» **Task list**
a. Answer these questions from the text about Noni:
(i) What is the Caribbean name for the Noni tree, and what does that name refer to?
(ii) To which plant family does Noni belong?
(iii) What color does the fruit of Morinda royoc eventually turn when it matures?
b. Echo the part of the text about Noni starting at "The possibility that" and ending at "alkaloids and bioactivity.", word for word.

» **Text under study**
_ _ _ _ _ _ _
Want to spend twenty bucks on a highly touted bottle of odd-tasting health-promoting antioxidant juice? Then Noni Juice is your oyster. Probably based in limited truth and enhanced by volcanoes of hype, the ancient Polynesians had a thing for Noni. Hawaii is the epicenter for Noni Juice now, and the tree (Morinda citrifolia) is grown in other tropical climates, a lot in the Caribbean, and a little in Florida. We tried one at PBSC but Jack Frost murdered it. The Caribbean name for the tree, “Duppy Apple,” refers to the similarity between the lumpy white fruit and a lumpy white ghost, a duppy.
The possibility that Noni is good for you is not far-fetched, although I have no idea of any underlying science. In the Caribbean the species serves for alleged analgesic properties, like an aspirin. And that rings plausible. Noni belongs to the drug-laden Coffee Family, the Rubiaceae, from which one drug, caffeine, makes me feel painless at 6 am every day. Fact is, the Rubiaceae is a hotspot of alkaloids and bioactivity.
Is Noni a Florida native? No, but we have our own close relative, Morinda royoc, which is similar, except for being more of a vine than a tree, and being smaller in all dimensions. Although not sold in bottles with a Polynesian motif, Morinda royoc has its own place in traditional medicines to the point of having local populations abused by collectors. Uses for Morinda royoc extend from lumbago to scurvy. (Today’s vocabulary lesson: antiscorbutic.) Echoing Noni, pain relief receives prominent mention. Morinda royoc extracts are sort of a mild “revitalizing” stimulant, in a coffee-ish sort of fashion.
This plant has oodles of so-called common names, none of which I’ve ever heard anybody apply seriously: cheese shrub (they say from the odor of the fermenting fruits), mouse pineapple (the fruit resembles a mini-pineapple), Redgal, Indian Mulberry, and an anatomically descriptive handle we’ll modify for polite blogging as “Low Budget Viagra Shrub.”
You don’t see Cheese Shrub often. It is sort of an unpretentious clambering semi-shrub-semi-vine in coastal hammocks, often on dunes immediately overlooking the sea. The vine is related to, resembles, and hangs around literally with Snowberry (Chiococca alba). The leaves are opposite, often a little yellowish, and provided usefully (for identification) with a stipule between the bases. The star-shaped white flowers are clustered in the constellation that will become the bumpy mouse pineapple, which eventually matures orange. The fruit is a natural sea-dispersal pod—tough, thick, padded, and with built-in hollow floats.
We have a tissue culture lab at PBSC, and a protocol for micropropagation has been published, so with much patience and optimism we’re going to dry to grow our own little Redgal, whatever that means.
_ _ _ _ _ _ _
» **Recorded information**
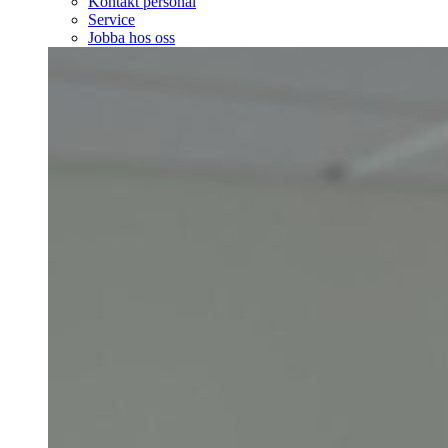
Kontakt personal
Service
Jobba hos oss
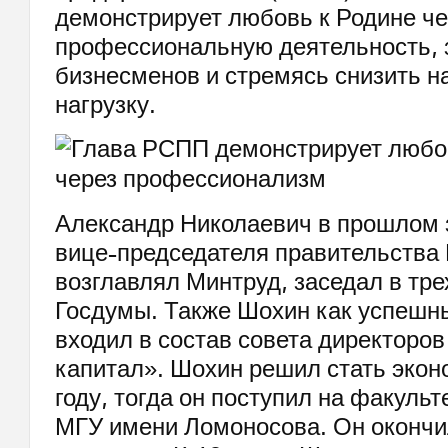
демонстрирует любовь к Родине че
профессиональную деятельность,
бизнесменов и стремясь снизить н
нагрузку.
Александр Николаевич в прошлом 
вице-председателя правительства 
возглавлял Минтруд, заседал в тре
Госдумы. Также Шохин как успешн
входил в состав совета директоров
капитал». Шохин решил стать эко
году, тогда он поступил на факульт
МГУ имени Ломоносова. Он окончил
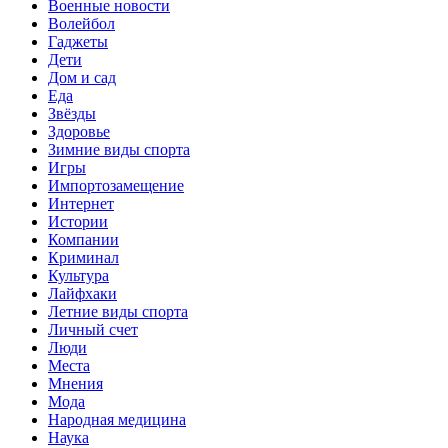
Военные новости
Волейбол
Гаджеты
Дети
Дом и сад
Еда
Звёзды
Здоровье
Зимние виды спорта
Игры
Импортозамещение
Интернет
Истории
Компании
Криминал
Культура
Лайфхаки
Летние виды спорта
Личный счет
Люди
Места
Мнения
Мода
Народная медицина
Наука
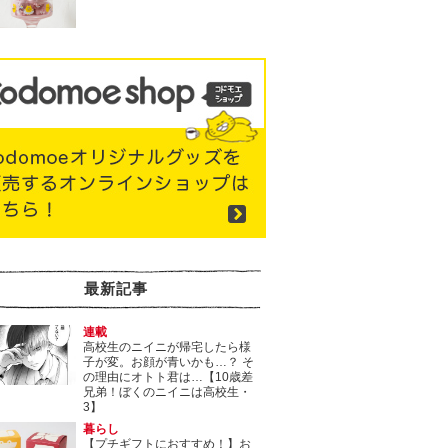
最新記事
連載
高校生のニイニが帰宅したら様
子が変。お顔が青いかも…？ そ
の理由にオトト君は…【10歳差
兄弟！ぼくのニイニは高校生・
3】
暮らし
【プチギフトにおすすめ！】お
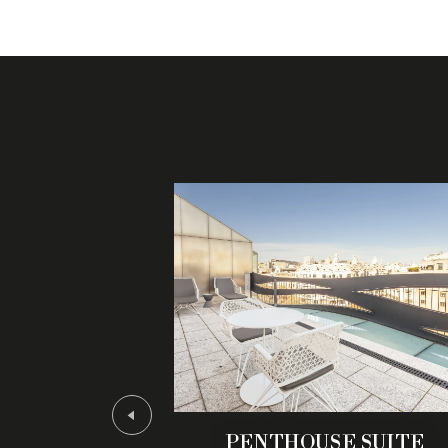
PENTHOUSE SUITE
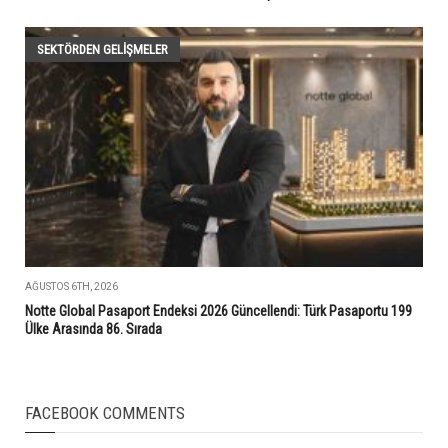
SEKTÖRDEN GELIŞMELER
AĞUSTOS 6TH, 2026
Notte Global Pasaport Endeksi 2026 Güncellendi: Türk Pasaportu 199
Ülke Arasında 86. Sırada
FACEBOOK COMMENTS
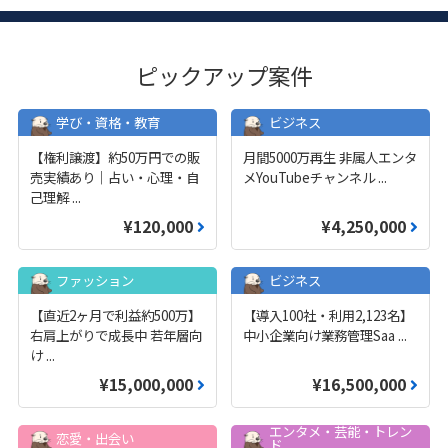
ピックアップ案件
学び・資格・教育
ビジネス
【権利譲渡】約50万円での販
月間5000万再生 非属人エンタ
売実績あり｜占い・心理・自
メYouTubeチャンネル
...
己理解
...
¥120,000
¥4,250,000
ファッション
ビジネス
【直近2ヶ月で利益約500万】
【導入100社・利用2,123名】
右肩上がりで成長中 若年層向
中小企業向け業務管理Saa
...
け
...
¥15,000,000
¥16,500,000
エンタメ・芸能・トレン
恋愛・出会い
ド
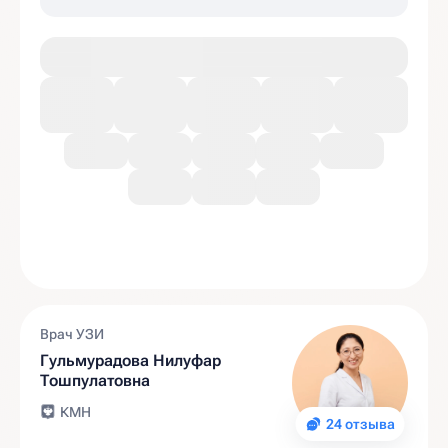
Врач УЗИ
Гульмурадова Нилуфар
Тошпулатовна
КМН
24 отзыва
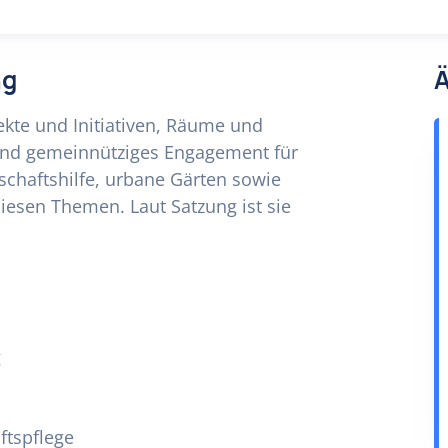
ng
Ä
jekte und Initiativen, Räume und
 und gemeinnütziges Engagement für
rschaftshilfe, urbane Gärten sowie
diesen Themen. Laut Satzung ist sie
g
ftspflege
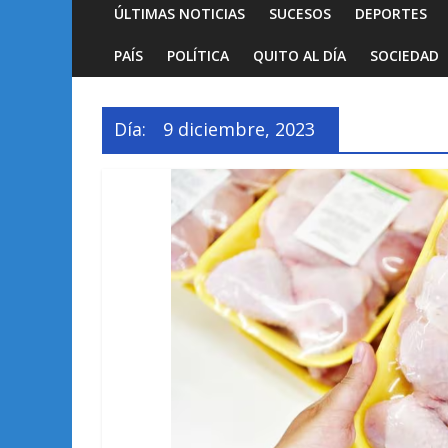
ÚLTIMAS NOTICIAS
SUCESOS
DEPORTES
PAÍS
POLÍTICA
QUITO AL DÍA
SOCIEDAD
Día:
9 diciembre, 2023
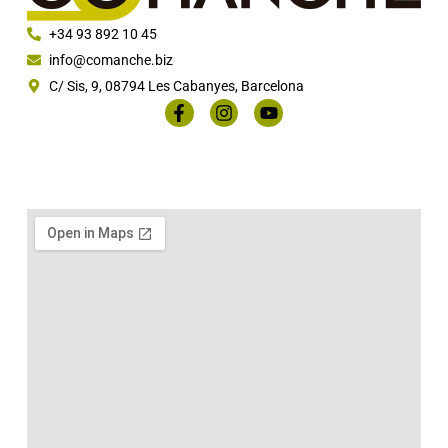
+34 93 892 10 45
info@comanche.biz
C/ Sis, 9, 08794 Les Cabanyes, Barcelona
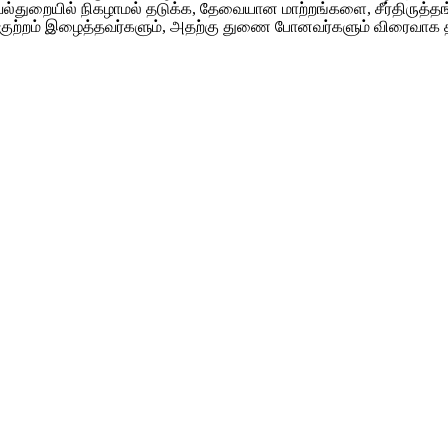
றையில்‌ நிகழாமல்‌ தடுக்க, தேவையான மாற்றங்களை, சீர்திருத்தங்களை
றம்‌ இழைத்தவர்களும்‌, அதற்கு துணை போனவர்களும்‌ விரைவாக தண்டிக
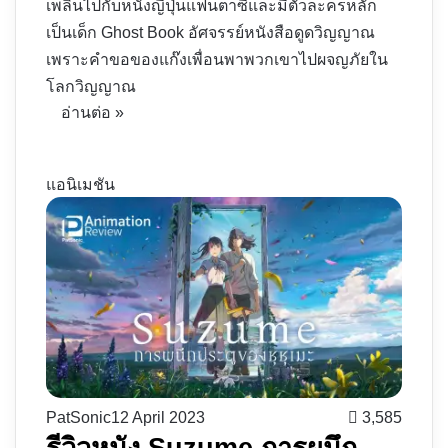
เพลินไปกับหนังญี่ปุ่นแฟนตาซีและมีตัวละครหลัก
เป็นเด็ก Ghost Book อัศจรรย์หนังสือดูดวิญญาณ
เพราะคำขอของแก๊งเพื่อน​พาพวกเขาไปผจญภัยใน
โลกวิญญาณ
อ่านต่อ »
แอนิเมชัน
PatSonic
12 April 2023
3,585
รีวิวหนัง Suzume การผนึก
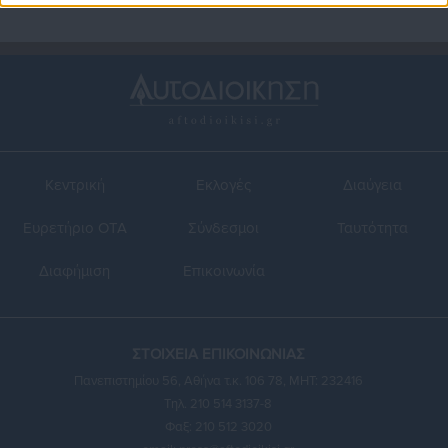
Κεντρική
Εκλογές
Διαύγεια
Ευρετήριο ΟΤΑ
Σύνδεσμοι
Ταυτότητα
Διαφήμιση
Επικοινωνία
ΣΤΟΙΧΕΙΑ ΕΠΙΚΟΙΝΩΝΙΑΣ
Πανεπιστημίου 56, Αθήνα τ.κ. 106 78, ΜΗΤ: 232416
Τηλ. 210 514 3137-8
Φαξ: 210 512 3020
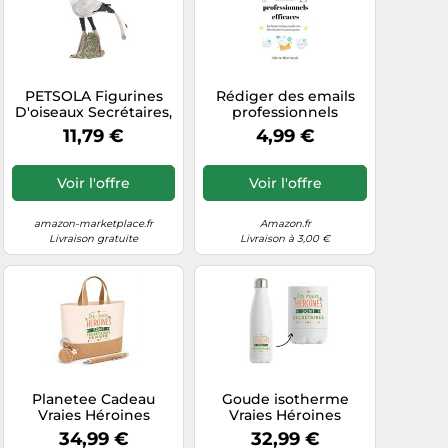
PETSOLA Figurines
Rédiger des emails
D'oiseaux Secrétaires,
professionnels
Statues Miniatures,
efficaces: Le guide
11,79 €
4,99 €
Sculptures Animales
indispensable des
pour
assistantes et
secrétaires
Voir l'offre
Voir l'offre
amazon-marketplace.fr
Amazon.fr
Livraison gratuite
Livraison à 3,00 €
Planetee Cadeau
Goude isotherme
Vraies Héroines
Vraies Héroines
Secrétaires de Mairie |
Secrétaires | Idée
34,99 €
32,99 €
Coffret Kit
cadeau pour Femme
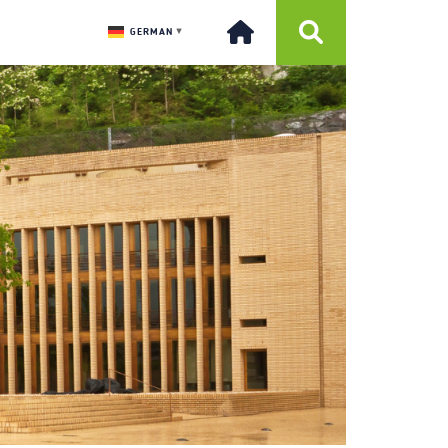
GERMAN
▼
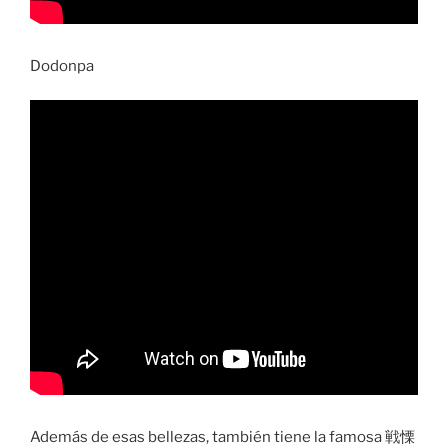
Dodonpa
Además de esas bellezas, también tiene la famosa 戦慄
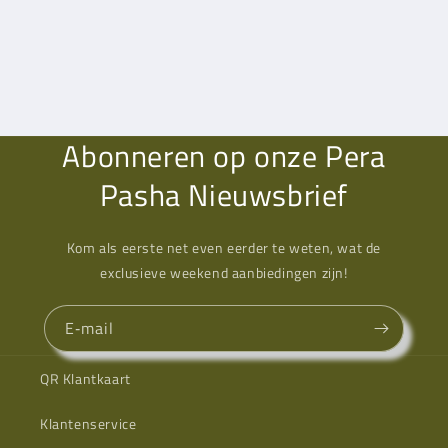
Abonneren op onze Pera
Pasha Nieuwsbrief
Kom als eerste net even eerder te weten, wat de
exclusieve weekend aanbiedingen zijn!
E‑mail
QR Klantkaart
Klantenservice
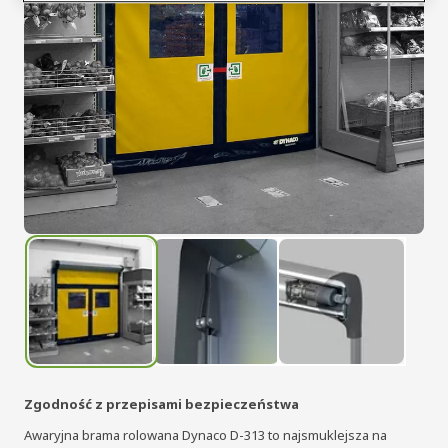
Zgodność z przepisami bezpieczeństwa
Awaryjna brama rolowana Dynaco D-313 to najsmuklejsza na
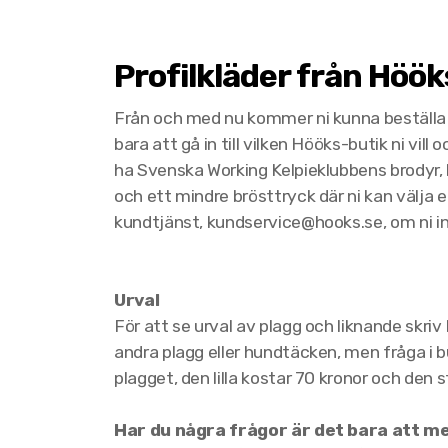
Profilkläder från Höök
Från och med nu kommer ni kunna beställa k
bara att gå in till vilken Hööks-butik ni vill
ha Svenska Working Kelpieklubbens brodyr, l
och ett mindre brösttryck där ni kan välja e
kundtjänst, kundservice@hooks.se, om ni int
Urval
För att se urval av plagg och liknande skriv
andra plagg eller hundtäcken, men fråga i 
plagget, den lilla kostar 70 kronor och den s
Har du några frågor är det bara att me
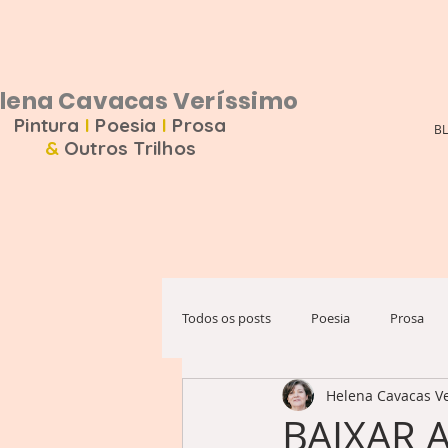
na Cavacas Veríssimo
Pintura
I
Poesia
I
Prosa
B
&
Outros Trilhos
Todos os posts
Poesia
Prosa
Helena Cavacas V
BAIXAR 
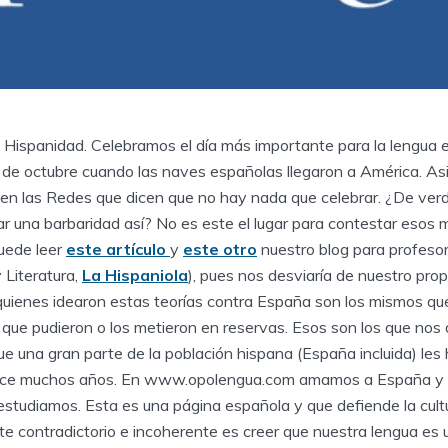
a Hispanidad. Celebramos el día más importante para la lengua 
de octubre cuando las naves españolas llegaron a América. Asi
en las Redes que dicen que no hay nada que celebrar. ¿De ver
 una barbaridad así? No es este el lugar para contestar esos 
puede leer
este artículo
y
este otro
nuestro blog para profeso
 Literatura,
La Hispaniola
), pues nos desviaría de nuestro propó
uienes idearon estas teorías contra España son los mismos que
 que pudieron o los metieron en reservas. Esos son los que nos
que una gran parte de la población hispana (España incluida) le
ace muchos años. En www.opolengua.com amamos a España y
 estudiamos. Esta es una página española y que defiende la cult
e contradictorio e incoherente es creer que nuestra lengua es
_ _ _ _ _ _ _
» **Written answers**
a.
(i) "Duppy Apple." It refers to how much the lumpy white fruit looks like a lumpy white ghost, a duppy.
(ii) The Coffee Family, the Rubiaceae.
(iii) Orange.

b.
The possibility that Noni is good for you is not far-fetched, although I have no idea of any underlying science. In the Caribbean the species serves for alleged analgesic properties, like an aspirin. And that rings plausible. Noni belongs to the drug-laden Coffee Family, the Rubiaceae, from which one drug, caffeine, makes me feel painless at 6 am every day. Fact is, the Rubiaceae is a hotspot of alkaloids and bioactivity.